After its season reached a nadir in a lethargic loss to Penn State on Tuesday, Michigan came into Saturday’s game against No. 24 Maryland in desperate need of a cure for a month’s worth of offensive struggles.

So before tip-off, Isaiah Livers and Eli Brooks sat down to discuss what needed to go differently. The two eventually concluded that, to avoid a repeat of Tuesday — when the Nittany Lions’ first basket came just five seconds into the game — the emphasis needed to be on a strong start. That basket, they realized, had set the tone for the entire first half. By the time the Wolverines righted the ship, they were down 16.

On Saturday afternoon though, it took nearly three minutes for the Terrapins to score. Before they could do so for a second time, Michigan’s lead had ballooned to 14-2. Maryland (19-7 overall, 10-5 Big Ten) eventually reversed course, but — much like for the Wolverines on Tuesday — it was too late, as Michigan (23-3, 12-3) held on to win, 65-52.

“We built too big of a hole,” said Maryland coach Mark Turgeon. “Against a great team, you can’t do that.”

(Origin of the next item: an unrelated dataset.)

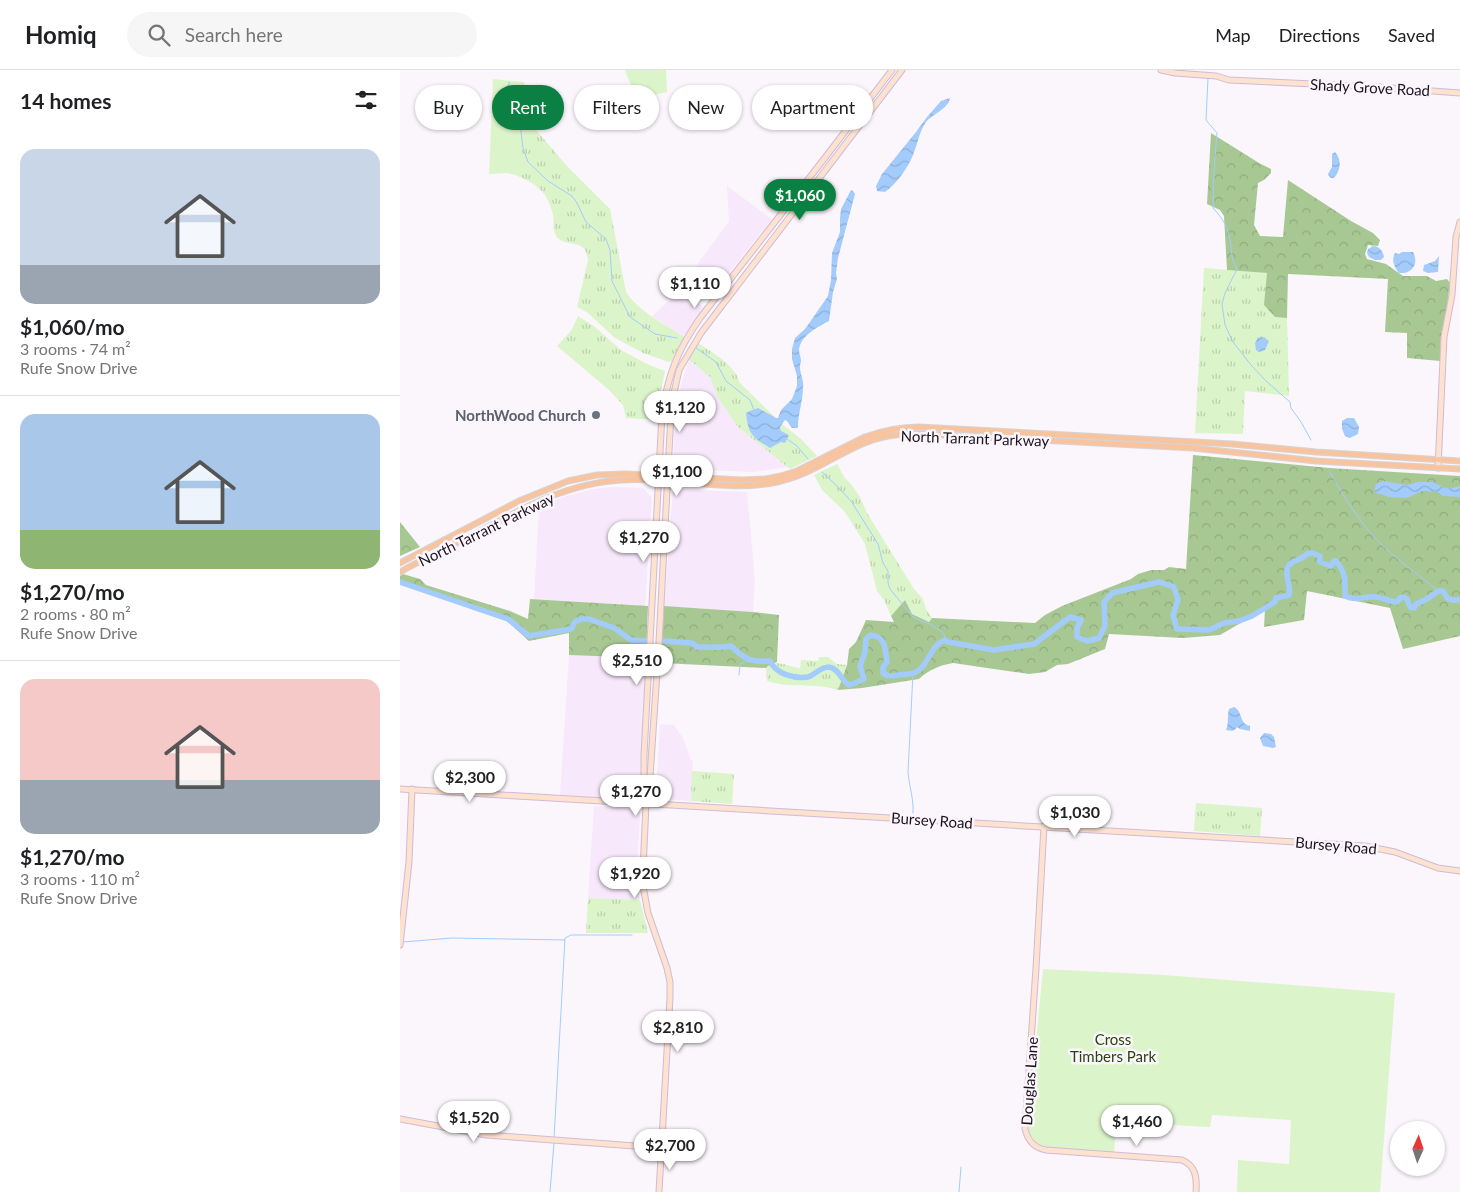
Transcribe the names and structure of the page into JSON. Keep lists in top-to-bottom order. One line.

When Livers caught a pass in transition and slammed over Anthony Cowan with 7:11 to play in the first half, the game appeared over. Michigan had already raced out to a 23-8 lead, displaying the type of fireworks that have evaded it for much of the past two months.

“Everybody was really focused, everybody was locked in, everybody was active,” Livers said. “We had six shutouts — that’s three stops in a row — in the first half, so that’s really good for us.”

The early barrage came on the back of jump shooting and transition baskets — two areas in which Michigan has struggled in recent weeks. But then, the struggles of the Wolverines’ midseason lull resurfaced.

After a Livers three midway through the first half, they didn’t hit another one until four minutes after the break. The transition offense, too, dried up after that opening spell.

“We created 13 turnovers in the first half,” said Michigan coach John Beilein. “We stopped creating turnovers so now we had to dial up plays and get more into a half-court thing.”

As Michigan stagnated, the Terrapins found their groove. Just four minutes after Livers’ dunk put the exclamation mark on a dominant opening stretch, back-to-back 3-pointers from Aaron Wiggins cut the Wolverines’ lead to a precarious nine-point advantage.

For the first nine minutes of the second half, that’s where it remained, fluctuating between six and 11 — Michigan threatening to pull away and Maryland threatening to pull even, but neither coming to fruition. But when the Terrapins’ Serrel Smith Jr. buried a pull-up triple to cut the deficit to three with 10:21 to play, it seemed the latter had come to pass.

The Wolverines — just an hour after their most dominant stretch in months — were en route to their most crushing loss of the season.

Then, as he so often does, sophomore guard Jordan Poole provided a much-needed spark, darting into the lane in transition and eurostepping past a helpless Maryland defender to extend Michigan’s lead back to two possessions. On the next trip down the floor, junior guard Zavier Simpson hit just the Wolverines’ second three of the half, sending the Crisler Center into a frenzy and re-establishing Michigan’s eight-point advantage.

“Any three that we hit in the second (half) — whether it was (freshman forward Ignas Brazdeikis)’, (Jon Teske)’s, Zavier’s — they were just huge to get us back,” Beilein said. “It was going south pretty quick. We couldn’t get anything to go and they were getting really easy shots.”

The Terrapins never got the deficit back within one possession, giving Michigan a win that may look easy on the statsheet but was, in reality, anything but.

After Tuesday’s episode in State College, the Wolverines will take it.